Ristić M et al.  evaluated the clinical performance of the STANDARD Q COVID-19 Ag Test (SD Biosensor, Gyeonggi-do, South Korea) by analysing prospectively collected data on 120 symptomatic patients and concluded a strong agreement between the STANDARD Q COVID-19 Ag Test and RT-PCR with a kappa of 0.852 and a pooled accuracy of 92%, whereas our study reported a similar agreement percentage and a κ=0.59 (95% CI 0.28 to 0.91), p<0.001 among symptomatic patients. This difference could be explained by the fact that they included suspects who were in their first five days of illness, whereas our sample included a mix of suspects who had samples taken on various days after symptoms began.
Among the studies done in India, the strength of agreement between these two tests ranged from moderate to almost perfect. A prospective study  done among 756 patients from a district hospital in North India shows a substantial agreement like ours with a κ value of 0.6482 (95% CI: 0.5801 to 0.7163). However, Pandey et al. found moderate agreement between these two tests . The reported κ value in their retrospective study was 0.57. Whereas, a κ value of 0.86 was reported by Gupta et al. in their study, which showed almost perfect agreement between RAT and RT-PCR .
In contrast, findings by Amer RM et al. in their cross-sectional study  on 83 COVID suspects showed much less agreement with a kappa of 0.3 (95% CI 0.16-0.59) and an accuracy of 75.9%, recommending against using RAT alone for COVID-19 diagnosis. With a smaller sample size in the Amer RM study, this sharp contrast between results needs to be interpreted carefully.

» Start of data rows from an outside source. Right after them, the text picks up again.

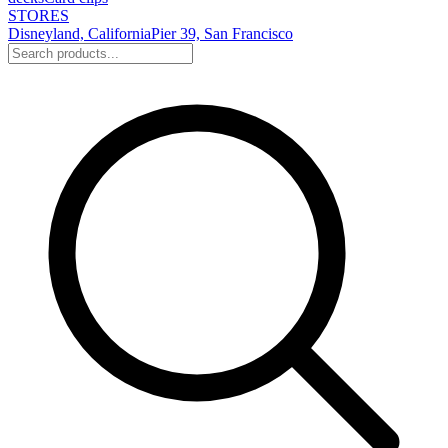
STORES
Disneyland, California
Pier 39, San Francisco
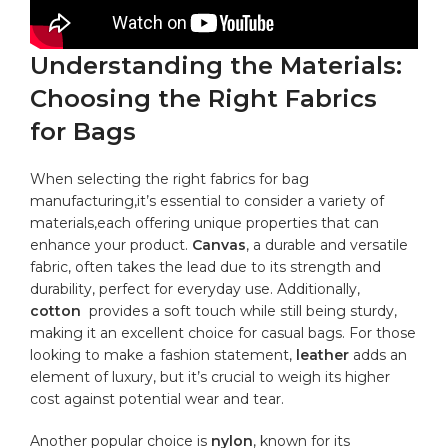
Understanding the‍ Materials:
Choosing the Right Fabrics
for Bags
When selecting the right fabrics for bag
manufacturing,it’s essential to ‌consider a ​variety of
materials,each offering unique ​properties that can
enhance your product.
Canvas
,⁣ a durable and versatile
fabric, often takes the‍ lead due to its strength and
durability, perfect for everyday use. Additionally, ⁣
cotton
​ provides a soft touch while still being sturdy,⁣
making it an excellent choice for casual bags. For those
looking to make‌ a fashion ‌statement,
leather
‍adds an
element of luxury, but it’s crucial ⁤to weigh its higher
cost against potential wear and tear.
Another popular ‌choice⁣ is
nylon
, known for its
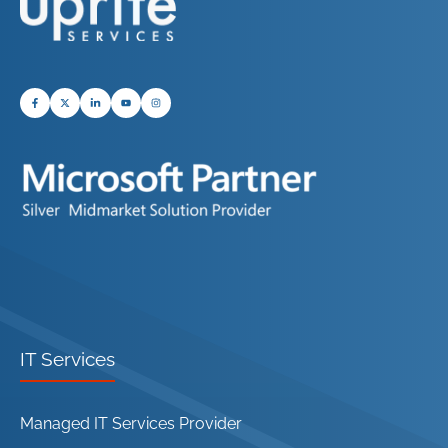
IT Services
Managed IT Services Provider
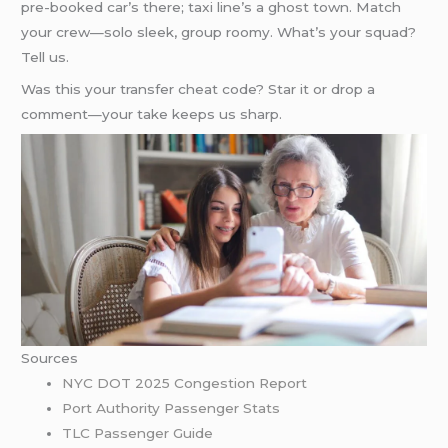
pre-booked car’s there; taxi line’s a ghost town. Match
your crew—solo sleek, group roomy. What’s your squad?
Tell us.
Was this your transfer cheat code? Star it or drop a
comment—your take keeps us sharp.
Sources
NYC DOT 2025 Congestion Report
Port Authority Passenger Stats
TLC Passenger Guide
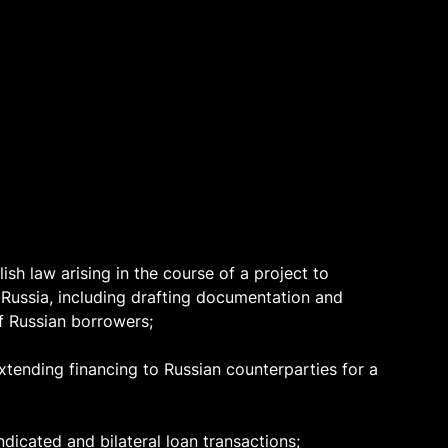
sh law arising in the course of a project to
n Russia, including drafting documentation and
f Russian borrowers;
xtending financing to Russian counterparties for a
ndicated and bilateral loan transactions;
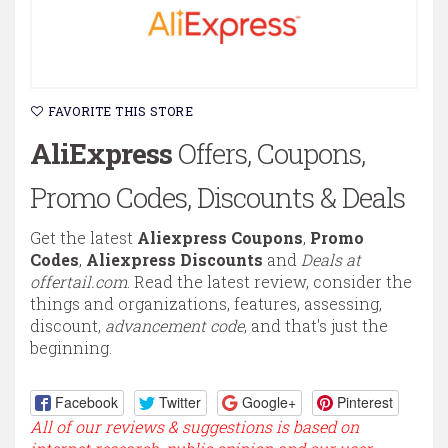
FAVORITE THIS STORE
AliExpress
Offers, Coupons,
Promo Codes, Discounts & Deals
Get the latest
Aliexpress Coupons
,
Promo
Codes
,
Aliexpress Discounts
and
Deals at
offertail.com
. Read the latest review, consider the
things and organizations, features, assessing,
discount,
advancement code
, and that's just the
beginning.
Facebook
Twitter
Google+
Pinterest
All of our reviews & suggestions is based on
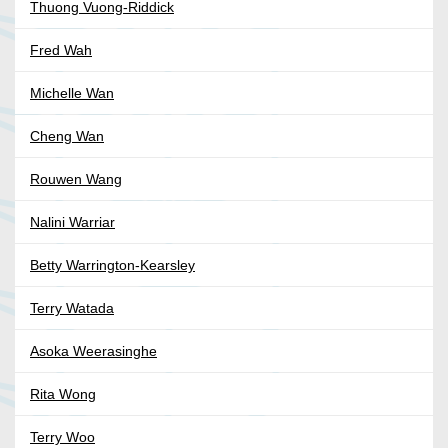
Thuong Vuong-Riddick
Fred Wah
Michelle Wan
Cheng Wan
Rouwen Wang
Nalini Warriar
Betty Warrington-Kearsley
Terry Watada
Asoka Weerasinghe
Rita Wong
Terry Woo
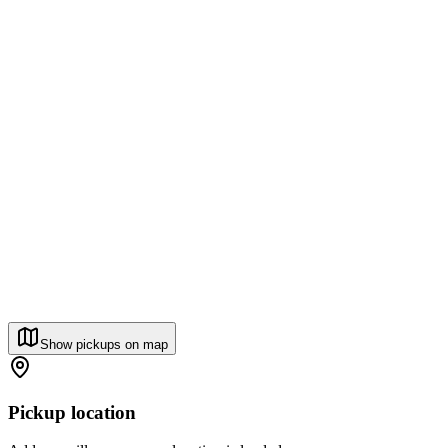
Show pickups on map
Pickup location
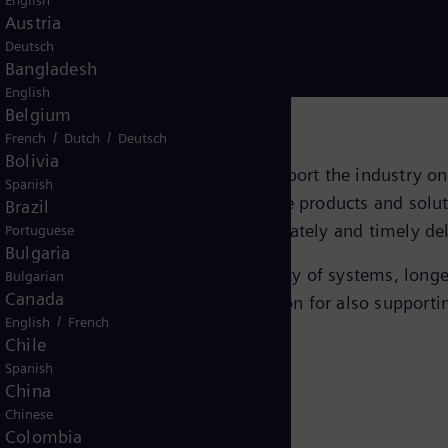
English
Austria
llenging environments
Deutsch
Bangladesh
English
Belgium
/
/
French
Dutch
Deutsch
Bolivia
nit have a portfolio tailored to support the industry o
Spanish
 distribution systems, we deliver the products and solu
Brazil
nt of data collected subsea is accurately and timely del
Portuguese
Bulgaria
ncreased production, greater availability of systems, l
Bulgarian
Canada
l and gas industry is a solid foundation for also suppor
/
English
French
Chile
Spanish
China
Chinese
Colombia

Owing to the pandemic, logistical hurdles, and the retrospective nature of the study, we did not have control over the quality of samples for both tests. However, we considered only those participants for whom the sample was taken from the recommended site as mentioned by the kit manufacturer. We also could not consider the order in which the tests were conducted. However, we did take into account the time difference (in days) between collecting samples for the respective tests. The time interval between symptom onset and sample collection could not be recorded, even though the number of subjects included in the analysis is more than the minimum required sample size calculated with the given precision. However, evidence from a larger sample study would have been more conclusive.
Evaluating the ease of conducting tests, the quick results, the lack of requiring a laboratory setup, the affordability, and the substantial agreement (κ=0.646, 95% CI 0.420 to 0.871, 92% agreement accuracy) with RT-PCR, we conclude that RAT may be a better choice for detecting SARS-CoV-2 and hence COVID-19 disease on a large scale. However, larger prospective studies would be needed to substantiate our findings.